(Dataset entries)
= = =

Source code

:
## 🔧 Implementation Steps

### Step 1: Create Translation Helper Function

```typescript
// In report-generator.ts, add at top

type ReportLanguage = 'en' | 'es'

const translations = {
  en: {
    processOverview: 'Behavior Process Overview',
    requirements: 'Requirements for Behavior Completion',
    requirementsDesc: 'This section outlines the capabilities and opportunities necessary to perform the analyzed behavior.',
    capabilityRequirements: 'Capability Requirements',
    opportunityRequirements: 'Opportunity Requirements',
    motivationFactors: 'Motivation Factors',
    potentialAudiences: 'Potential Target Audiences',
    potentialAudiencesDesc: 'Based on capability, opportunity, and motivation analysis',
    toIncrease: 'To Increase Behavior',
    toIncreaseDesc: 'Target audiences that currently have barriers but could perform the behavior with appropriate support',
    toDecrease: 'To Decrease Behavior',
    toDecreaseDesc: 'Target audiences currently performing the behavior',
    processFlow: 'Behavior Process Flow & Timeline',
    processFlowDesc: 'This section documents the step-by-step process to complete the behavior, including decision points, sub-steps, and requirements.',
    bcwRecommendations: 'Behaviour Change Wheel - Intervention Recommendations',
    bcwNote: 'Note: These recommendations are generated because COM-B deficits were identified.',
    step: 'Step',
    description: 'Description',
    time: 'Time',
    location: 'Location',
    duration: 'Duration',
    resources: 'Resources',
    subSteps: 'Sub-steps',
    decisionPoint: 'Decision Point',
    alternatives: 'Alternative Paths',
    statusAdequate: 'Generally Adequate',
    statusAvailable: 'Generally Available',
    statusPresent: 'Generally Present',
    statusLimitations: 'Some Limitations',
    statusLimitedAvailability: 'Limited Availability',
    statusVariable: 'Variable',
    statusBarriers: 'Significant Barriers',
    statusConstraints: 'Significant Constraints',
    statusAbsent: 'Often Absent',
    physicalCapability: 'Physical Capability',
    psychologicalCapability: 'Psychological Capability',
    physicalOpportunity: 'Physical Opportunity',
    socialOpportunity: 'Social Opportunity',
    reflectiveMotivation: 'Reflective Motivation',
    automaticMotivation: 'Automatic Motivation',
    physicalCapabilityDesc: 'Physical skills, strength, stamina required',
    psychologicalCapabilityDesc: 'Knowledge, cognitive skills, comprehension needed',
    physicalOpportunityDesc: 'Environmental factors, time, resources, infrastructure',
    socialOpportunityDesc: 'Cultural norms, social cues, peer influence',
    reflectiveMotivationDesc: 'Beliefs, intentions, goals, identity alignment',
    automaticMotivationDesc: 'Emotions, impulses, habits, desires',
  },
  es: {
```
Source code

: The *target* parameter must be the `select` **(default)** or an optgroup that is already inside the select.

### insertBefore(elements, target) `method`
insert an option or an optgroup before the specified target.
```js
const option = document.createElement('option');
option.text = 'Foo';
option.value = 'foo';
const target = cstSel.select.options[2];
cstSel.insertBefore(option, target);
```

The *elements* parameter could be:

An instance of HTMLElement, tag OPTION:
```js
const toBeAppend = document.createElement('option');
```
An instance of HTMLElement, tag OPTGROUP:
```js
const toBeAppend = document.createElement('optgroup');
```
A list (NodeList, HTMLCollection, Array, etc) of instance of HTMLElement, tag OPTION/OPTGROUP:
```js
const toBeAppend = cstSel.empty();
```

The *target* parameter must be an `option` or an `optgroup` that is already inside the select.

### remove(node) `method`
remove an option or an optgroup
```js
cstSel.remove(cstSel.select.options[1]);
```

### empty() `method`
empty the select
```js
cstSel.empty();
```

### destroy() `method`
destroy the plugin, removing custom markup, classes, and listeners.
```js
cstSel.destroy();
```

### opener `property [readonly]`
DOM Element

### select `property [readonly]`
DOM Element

= = =

== Exercise directions ==
Set down all of the data above, word for word.

== Task solution ==
Source code

:
## 🔧 Implementation Steps

### Step 1: Create Translation Helper Function

```typescript
// In report-generator.ts, add at top

type ReportLanguage = 'en' | 'es'

const translations = {
  en: {
    processOverview: 'Behavior Process Overview',
    requirements: 'Requirements for Behavior Completion',
    requirementsDesc: 'This section outlines the capabilities and opportunities necessary to perform the analyzed behavior.',
    capabilityRequirements: 'Capability Requirements',
    opportunityRequirements: 'Opportunity Requirements',
    motivationFactors: 'Motivation Factors',
    potentialAudiences: 'Potential Target Audiences',
    potentialAudiencesDesc: 'Based on capability, opportunity, and motivation analysis',
    toIncrease: 'To Increase Behavior',
    toIncreaseDesc: 'Target audiences that currently have barriers but could perform the behavior with appropriate support',
    toDecrease: 'To Decrease Behavior',
    toDecreaseDesc: 'Target audiences currently performing the behavior',
    processFlow: 'Behavior Process Flow & Timeline',
    processFlowDesc: 'This section documents the step-by-step process to complete the behavior, including decision points, sub-steps, and requirements.',
    bcwRecommendations: 'Behaviour Change Wheel - Intervention Recommendations',
    bcwNote: 'Note: These recommendations are generated because COM-B deficits were identified.',
    step: 'Step',
    description: 'Description',
    time: 'Time',
    location: 'Location',
    duration: 'Duration',
    resources: 'Resources',
    subSteps: 'Sub-steps',
    decisionPoint: 'Decision Point',
    alternatives: 'Alternative Paths',
    statusAdequate: 'Generally Adequate',
    statusAvailable: 'Generally Available',
    statusPresent: 'Generally Present',
    statusLimitations: 'Some Limitations',
    statusLimitedAvailability: 'Limited Availability',
    statusVariable: 'Variable',
    statusBarriers: 'Significant Barriers',
    statusConstraints: 'Significant Constraints',
    statusAbsent: 'Often Absent',
    physicalCapability: 'Physical Capability',
    psychologicalCapability: 'Psychological Capability',
    physicalOpportunity: 'Physical Opportunity',
    socialOpportunity: 'Social Opportunity',
    reflectiveMotivation: 'Reflective Motivation',
    automaticMotivation: 'Automatic Motivation',
    physicalCapabilityDesc: 'Physical skills, strength, stamina required',
    psychologicalCapabilityDesc: 'Knowledge, cognitive skills, comprehension needed',
    physicalOpportunityDesc: 'Environmental factors, time, resources, infrastructure',
    socialOpportunityDesc: 'Cultural norms, social cues, peer influence',
    reflectiveMotivationDesc: 'Beliefs, intentions, goals, identity alignment',
    automaticMotivationDesc: 'Emotions, impulses, habits, desires',
  },
  es: {
```
Source code

: The *target* parameter must be the `select` **(default)** or an optgroup that is already inside the select.

### insertBefore(elements, target) `method`
insert an option or an optgroup before the specified target.
```js
const option = document.createElement('option');
option.text = 'Foo';
option.value = 'foo';
const target = cstSel.select.options[2];
cstSel.insertBefore(option, target);
```

The *elements* parameter could be:

An instance of HTMLElement, tag OPTION:
```js
const toBeAppend = document.createElement('option');
```
An instance of HTMLElement, tag OPTGROUP:
```js
const toBeAppend = document.createElement('optgroup');
```
A list (NodeList, HTMLCollection, Array, etc) of instance of HTMLElement, tag OPTION/OPTGROUP:
```js
const toBeAppend = cstSel.empty();
```

The *target* parameter must be an `option` or an `optgroup` that is already inside the select.

### remove(node) `method`
remove an option or an optgroup
```js
cstSel.remove(cstSel.select.options[1]);
```

### empty() `method`
empty the select
```js
cstSel.empty();
```

### destroy() `method`
destroy the plugin, removing custom markup, classes, and listeners.
```js
cstSel.destroy();
```

### opener `property [readonly]`
DOM Element

### select `property [readonly]`
DOM Element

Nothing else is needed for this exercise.